◆ **The task**: In the excerpt about databases, why did the author's project need something bigger than the MySQL databases they had set up before? Answer in one to three sentences.

The Solution, My Nemesis, a Database

Because one angle of my entire process is having an excuse to play with all the developing AI models that are coming out now, I had been using it extensively in numerous ways. Sometimes as a sounding board for my ideas, which kind really sucks when the damn thing tells you that you are the most brilliant thing in the solar system or other sycophantic flights. But also the copy and paste errors. And friction.

Oh, yeah I was supposed to talk about databases here.

So in university, while studying Information Technology, there was this one class on databases which had three or four hours of homework every single night and was the hardest thing I have ever taken including Analytical Geometry and Calculus. I did not pass it the first time. The second time I scraped by, but honestly, I do not think I learned very much at all. Since then, I have set up MySQL databases for blogs and websites, done once and over. But this project needed something bigger, way more interactions, because the documents I wanted to slurp into it had so many different formats and templates that it was a nightmare to even consider doing on my own.

◆ **Source material**:
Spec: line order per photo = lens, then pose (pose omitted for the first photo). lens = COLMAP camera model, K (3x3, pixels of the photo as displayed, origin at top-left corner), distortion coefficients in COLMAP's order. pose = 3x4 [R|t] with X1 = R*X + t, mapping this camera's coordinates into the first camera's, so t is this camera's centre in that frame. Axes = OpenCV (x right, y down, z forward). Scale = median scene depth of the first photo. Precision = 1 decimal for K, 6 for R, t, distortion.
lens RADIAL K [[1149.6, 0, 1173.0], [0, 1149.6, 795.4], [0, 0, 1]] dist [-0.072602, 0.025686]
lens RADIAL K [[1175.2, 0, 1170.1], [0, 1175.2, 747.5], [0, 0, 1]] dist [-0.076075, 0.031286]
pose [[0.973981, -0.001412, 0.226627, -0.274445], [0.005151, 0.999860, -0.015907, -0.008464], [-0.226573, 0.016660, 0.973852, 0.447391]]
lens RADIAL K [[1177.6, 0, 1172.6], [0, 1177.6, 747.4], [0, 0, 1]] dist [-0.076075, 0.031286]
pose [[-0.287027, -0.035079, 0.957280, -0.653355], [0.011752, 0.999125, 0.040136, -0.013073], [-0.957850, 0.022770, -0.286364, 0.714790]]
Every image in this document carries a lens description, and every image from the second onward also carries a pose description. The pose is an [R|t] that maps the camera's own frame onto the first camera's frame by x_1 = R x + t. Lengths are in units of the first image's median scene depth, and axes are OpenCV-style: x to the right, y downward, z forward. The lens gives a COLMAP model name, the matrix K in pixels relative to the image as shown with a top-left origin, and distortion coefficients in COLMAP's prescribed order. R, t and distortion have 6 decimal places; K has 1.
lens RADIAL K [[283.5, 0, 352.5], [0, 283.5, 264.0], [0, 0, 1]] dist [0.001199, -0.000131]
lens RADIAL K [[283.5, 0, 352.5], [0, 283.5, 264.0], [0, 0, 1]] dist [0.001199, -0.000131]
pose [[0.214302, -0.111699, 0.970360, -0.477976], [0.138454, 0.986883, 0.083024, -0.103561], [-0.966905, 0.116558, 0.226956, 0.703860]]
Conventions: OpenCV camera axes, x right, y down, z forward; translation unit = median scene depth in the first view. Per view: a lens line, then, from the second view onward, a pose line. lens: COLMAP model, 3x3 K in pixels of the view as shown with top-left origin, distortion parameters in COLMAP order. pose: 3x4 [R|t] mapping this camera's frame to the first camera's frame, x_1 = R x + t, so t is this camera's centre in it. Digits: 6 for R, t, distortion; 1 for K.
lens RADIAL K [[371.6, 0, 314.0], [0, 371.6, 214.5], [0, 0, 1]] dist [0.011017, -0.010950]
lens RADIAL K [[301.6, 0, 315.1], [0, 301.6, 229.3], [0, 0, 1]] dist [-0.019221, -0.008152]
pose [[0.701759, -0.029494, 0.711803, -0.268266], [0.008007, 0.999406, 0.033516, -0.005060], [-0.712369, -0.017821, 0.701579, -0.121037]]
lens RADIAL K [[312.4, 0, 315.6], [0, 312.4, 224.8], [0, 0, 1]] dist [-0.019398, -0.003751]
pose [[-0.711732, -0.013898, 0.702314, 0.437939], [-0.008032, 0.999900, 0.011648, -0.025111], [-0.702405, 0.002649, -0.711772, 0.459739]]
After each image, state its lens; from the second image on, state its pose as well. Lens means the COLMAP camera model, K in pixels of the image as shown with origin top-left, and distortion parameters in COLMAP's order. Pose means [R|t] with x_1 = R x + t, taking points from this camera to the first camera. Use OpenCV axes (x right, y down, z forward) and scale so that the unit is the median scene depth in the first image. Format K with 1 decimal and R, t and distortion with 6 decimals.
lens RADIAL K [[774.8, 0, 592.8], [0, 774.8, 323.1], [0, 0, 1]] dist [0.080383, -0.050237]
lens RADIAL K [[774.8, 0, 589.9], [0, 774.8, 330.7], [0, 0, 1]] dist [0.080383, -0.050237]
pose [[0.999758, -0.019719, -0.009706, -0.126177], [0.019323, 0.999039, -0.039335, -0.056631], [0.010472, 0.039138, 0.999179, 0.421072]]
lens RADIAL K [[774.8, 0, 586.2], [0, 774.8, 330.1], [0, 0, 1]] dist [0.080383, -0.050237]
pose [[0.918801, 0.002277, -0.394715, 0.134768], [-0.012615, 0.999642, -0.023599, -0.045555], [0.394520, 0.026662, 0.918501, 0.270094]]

◆ **Exercise solution**: The documents the author wanted to load into it came in so many different formats and templates that handling them alone was a nightmare to even consider. The project therefore called for something bigger, with far more interactions than the MySQL databases they had set up once for blogs and websites.